In orchestrating the healthy cities conference, Huang called upon faculty whose research reflected the broad range of topics related to sustainable urbanization and health-care architecture:
  • George Mann, the Ronald L. Skaggs professor of Health Facilities Design, discussed the architecture-for health program at the College of Architecture, one of the top two programs of its kind in the United States;

  • Don Sweeny, associate professor in the Department of Landscape Architecture and Urban Planning, made a presentation on the history and concepts of healthy city/healthy communities movements in North American and Europe;

  • Roger Ulrich, professor of architecture, discussed his groundbreaking research on the health impacts of urban nature;

  • Ron Skaggs, an adjunct professor of architecture and CEO of HKS, one of the leading design and construction firms in the United States, discussed current trends in and the future of health-care facility design in the United States;

  • Chang-Shan Huang’s presentation focused on the evidence-based design approach to healthy communities, using recent projects in the U.S. and China as examples;

  • Atef Sharkawy, a professor and coordinator of the of the Master of Science in Land Development program in the Department of Landscape Architecture and Urban Planning, presented case studies demonstrating the economic rewards inherent in designing and building healthy communities;

  • Jody Naderi, an assistant professor in the Department of Landscape Architecture and Urban Planning, showed how well designed pedestrian environments can enhance spiritual and mental health; and

  • George Rogers, a professor in the Department of Landscape Architecture and Urban Planning, discussed sustainable decision processes related to planning healthy communities.

At the conclusion of the Beijing conference, the A&M delegation agreed that continued Sino-U.S. collaboration in the areas of sustainable community planning, design, and construction promises to benefit both countries by enhancing academic research and education and better informing governmental policy-making.

“The brilliance of their faculty was outstanding,” noted Naderi. “I think, with greater exchange, much more depth could be achieved in the healthy community and healing design arena.
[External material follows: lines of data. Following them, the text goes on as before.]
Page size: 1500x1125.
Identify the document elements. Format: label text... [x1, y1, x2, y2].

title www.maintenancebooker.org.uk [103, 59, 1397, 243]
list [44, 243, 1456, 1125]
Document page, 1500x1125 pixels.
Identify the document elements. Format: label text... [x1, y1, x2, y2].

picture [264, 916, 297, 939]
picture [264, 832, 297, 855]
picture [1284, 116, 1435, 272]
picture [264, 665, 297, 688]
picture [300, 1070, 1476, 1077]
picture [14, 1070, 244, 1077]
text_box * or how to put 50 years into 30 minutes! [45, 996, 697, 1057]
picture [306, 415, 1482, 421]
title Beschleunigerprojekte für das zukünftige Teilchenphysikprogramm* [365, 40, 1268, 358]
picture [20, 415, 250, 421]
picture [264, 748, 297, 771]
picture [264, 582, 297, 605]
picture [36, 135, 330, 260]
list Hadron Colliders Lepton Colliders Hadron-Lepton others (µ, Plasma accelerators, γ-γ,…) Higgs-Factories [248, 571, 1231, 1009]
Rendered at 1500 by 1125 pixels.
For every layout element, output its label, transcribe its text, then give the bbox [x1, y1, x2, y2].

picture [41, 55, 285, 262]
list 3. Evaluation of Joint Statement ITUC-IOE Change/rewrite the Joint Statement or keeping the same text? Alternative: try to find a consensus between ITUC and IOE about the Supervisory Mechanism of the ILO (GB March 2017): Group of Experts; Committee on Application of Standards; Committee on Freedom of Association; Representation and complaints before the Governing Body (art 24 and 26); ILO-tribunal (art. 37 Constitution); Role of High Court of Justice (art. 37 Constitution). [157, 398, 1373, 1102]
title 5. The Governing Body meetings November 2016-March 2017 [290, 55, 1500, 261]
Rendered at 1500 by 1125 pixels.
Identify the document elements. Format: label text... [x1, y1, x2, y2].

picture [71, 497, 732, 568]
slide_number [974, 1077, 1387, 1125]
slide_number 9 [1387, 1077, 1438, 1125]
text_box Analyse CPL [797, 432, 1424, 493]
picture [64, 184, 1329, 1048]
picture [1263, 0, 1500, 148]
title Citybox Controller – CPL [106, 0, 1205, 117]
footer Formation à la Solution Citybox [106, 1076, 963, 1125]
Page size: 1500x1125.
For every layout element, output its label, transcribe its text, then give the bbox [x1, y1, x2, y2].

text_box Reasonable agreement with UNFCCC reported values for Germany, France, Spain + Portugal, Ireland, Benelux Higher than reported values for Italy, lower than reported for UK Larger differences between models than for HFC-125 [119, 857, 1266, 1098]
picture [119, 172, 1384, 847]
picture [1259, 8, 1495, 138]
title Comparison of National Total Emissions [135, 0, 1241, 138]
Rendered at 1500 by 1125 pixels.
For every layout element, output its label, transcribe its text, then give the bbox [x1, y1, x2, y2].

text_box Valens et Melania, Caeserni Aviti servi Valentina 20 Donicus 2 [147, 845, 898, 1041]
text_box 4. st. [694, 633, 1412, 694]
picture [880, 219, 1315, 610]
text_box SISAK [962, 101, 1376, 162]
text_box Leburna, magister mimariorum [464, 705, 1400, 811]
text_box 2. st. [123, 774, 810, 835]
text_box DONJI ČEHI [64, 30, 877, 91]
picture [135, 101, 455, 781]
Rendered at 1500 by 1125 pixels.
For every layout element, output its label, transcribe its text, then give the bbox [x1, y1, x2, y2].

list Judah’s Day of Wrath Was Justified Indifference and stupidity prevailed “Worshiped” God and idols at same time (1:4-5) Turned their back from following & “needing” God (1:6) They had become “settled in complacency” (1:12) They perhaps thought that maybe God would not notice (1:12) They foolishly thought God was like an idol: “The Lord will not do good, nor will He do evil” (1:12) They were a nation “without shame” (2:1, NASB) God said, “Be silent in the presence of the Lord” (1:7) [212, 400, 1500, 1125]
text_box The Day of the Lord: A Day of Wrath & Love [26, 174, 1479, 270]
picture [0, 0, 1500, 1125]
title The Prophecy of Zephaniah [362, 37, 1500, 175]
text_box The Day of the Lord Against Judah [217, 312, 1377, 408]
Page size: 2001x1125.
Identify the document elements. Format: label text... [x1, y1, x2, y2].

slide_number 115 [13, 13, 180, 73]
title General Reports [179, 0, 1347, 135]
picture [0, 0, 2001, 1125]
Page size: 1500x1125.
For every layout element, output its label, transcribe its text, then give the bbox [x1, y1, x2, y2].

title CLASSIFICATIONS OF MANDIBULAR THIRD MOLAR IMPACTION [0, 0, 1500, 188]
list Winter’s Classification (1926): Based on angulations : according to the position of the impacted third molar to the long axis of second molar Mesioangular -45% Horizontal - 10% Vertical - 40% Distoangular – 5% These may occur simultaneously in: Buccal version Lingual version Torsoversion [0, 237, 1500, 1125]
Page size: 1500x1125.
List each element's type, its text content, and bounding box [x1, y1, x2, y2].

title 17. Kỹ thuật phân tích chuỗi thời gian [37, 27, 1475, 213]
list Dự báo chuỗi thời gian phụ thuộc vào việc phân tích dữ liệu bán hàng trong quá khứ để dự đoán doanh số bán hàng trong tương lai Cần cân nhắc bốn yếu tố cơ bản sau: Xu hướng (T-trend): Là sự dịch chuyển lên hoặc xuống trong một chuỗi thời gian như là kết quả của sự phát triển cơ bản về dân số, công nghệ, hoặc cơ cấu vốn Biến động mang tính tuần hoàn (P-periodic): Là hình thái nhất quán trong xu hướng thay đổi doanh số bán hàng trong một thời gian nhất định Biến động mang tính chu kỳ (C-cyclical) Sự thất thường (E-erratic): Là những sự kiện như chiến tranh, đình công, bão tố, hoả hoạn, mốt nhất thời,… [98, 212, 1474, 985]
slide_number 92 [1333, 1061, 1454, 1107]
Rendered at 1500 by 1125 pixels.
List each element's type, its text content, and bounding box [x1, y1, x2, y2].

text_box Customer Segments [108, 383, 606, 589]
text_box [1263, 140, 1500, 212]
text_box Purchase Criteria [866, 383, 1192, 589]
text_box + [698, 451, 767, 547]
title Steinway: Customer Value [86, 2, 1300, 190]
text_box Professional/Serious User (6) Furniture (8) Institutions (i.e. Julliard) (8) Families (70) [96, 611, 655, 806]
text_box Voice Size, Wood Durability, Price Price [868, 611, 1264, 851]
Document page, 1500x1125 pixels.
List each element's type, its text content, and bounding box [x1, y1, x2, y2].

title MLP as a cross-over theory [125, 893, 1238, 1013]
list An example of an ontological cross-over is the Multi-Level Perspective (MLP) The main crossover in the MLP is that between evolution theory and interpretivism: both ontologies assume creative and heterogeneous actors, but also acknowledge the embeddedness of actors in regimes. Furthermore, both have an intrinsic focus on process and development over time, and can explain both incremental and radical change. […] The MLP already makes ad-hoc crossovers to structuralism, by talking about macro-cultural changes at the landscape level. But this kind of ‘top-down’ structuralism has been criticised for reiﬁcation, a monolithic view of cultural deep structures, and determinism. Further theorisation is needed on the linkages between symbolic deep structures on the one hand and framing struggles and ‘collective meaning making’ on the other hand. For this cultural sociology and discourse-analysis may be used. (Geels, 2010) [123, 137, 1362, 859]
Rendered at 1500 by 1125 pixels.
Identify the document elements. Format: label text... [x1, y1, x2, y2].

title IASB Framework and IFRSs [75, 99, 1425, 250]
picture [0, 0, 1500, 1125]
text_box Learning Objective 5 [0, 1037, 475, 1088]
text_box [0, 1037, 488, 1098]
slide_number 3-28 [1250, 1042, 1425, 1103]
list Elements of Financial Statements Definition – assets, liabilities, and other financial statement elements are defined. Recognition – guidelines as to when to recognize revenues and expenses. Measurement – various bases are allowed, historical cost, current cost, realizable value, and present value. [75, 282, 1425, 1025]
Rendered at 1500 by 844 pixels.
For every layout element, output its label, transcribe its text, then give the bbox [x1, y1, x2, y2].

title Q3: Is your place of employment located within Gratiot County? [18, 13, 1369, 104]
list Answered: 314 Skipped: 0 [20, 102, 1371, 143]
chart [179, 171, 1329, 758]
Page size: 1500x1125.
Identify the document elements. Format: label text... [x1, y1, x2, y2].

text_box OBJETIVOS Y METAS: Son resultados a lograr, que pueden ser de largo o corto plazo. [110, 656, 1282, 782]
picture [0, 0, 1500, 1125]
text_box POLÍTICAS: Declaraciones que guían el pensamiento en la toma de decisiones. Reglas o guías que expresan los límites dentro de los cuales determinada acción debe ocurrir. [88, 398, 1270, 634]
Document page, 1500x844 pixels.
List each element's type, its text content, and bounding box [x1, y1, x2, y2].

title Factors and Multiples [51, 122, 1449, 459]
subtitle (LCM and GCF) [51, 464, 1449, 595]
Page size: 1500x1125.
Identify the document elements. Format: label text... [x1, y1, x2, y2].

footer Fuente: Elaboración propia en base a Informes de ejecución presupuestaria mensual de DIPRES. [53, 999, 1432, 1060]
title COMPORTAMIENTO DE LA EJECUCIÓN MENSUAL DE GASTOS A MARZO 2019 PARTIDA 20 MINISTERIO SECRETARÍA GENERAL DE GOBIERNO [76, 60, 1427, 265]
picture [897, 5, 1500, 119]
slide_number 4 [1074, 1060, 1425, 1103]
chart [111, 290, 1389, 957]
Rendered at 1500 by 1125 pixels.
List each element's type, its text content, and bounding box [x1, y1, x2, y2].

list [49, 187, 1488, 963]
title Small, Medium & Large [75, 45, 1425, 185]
The scholarship in Beijing is exemplary, and I will be honored to work with their faculty in the future.”

“From its ancient culture to its present place on the world stage, China has always had a resilience and inventive richness,” Regan said. “With its history and tradition, its order, its evolution, its opportunity, its lasting vitality, China is a paradigm of life. With great enthusiasm, the College of Architecture looks forward to a productive partnership with Tsinghua University, as together we address the crucial challenges of the 21st Century.”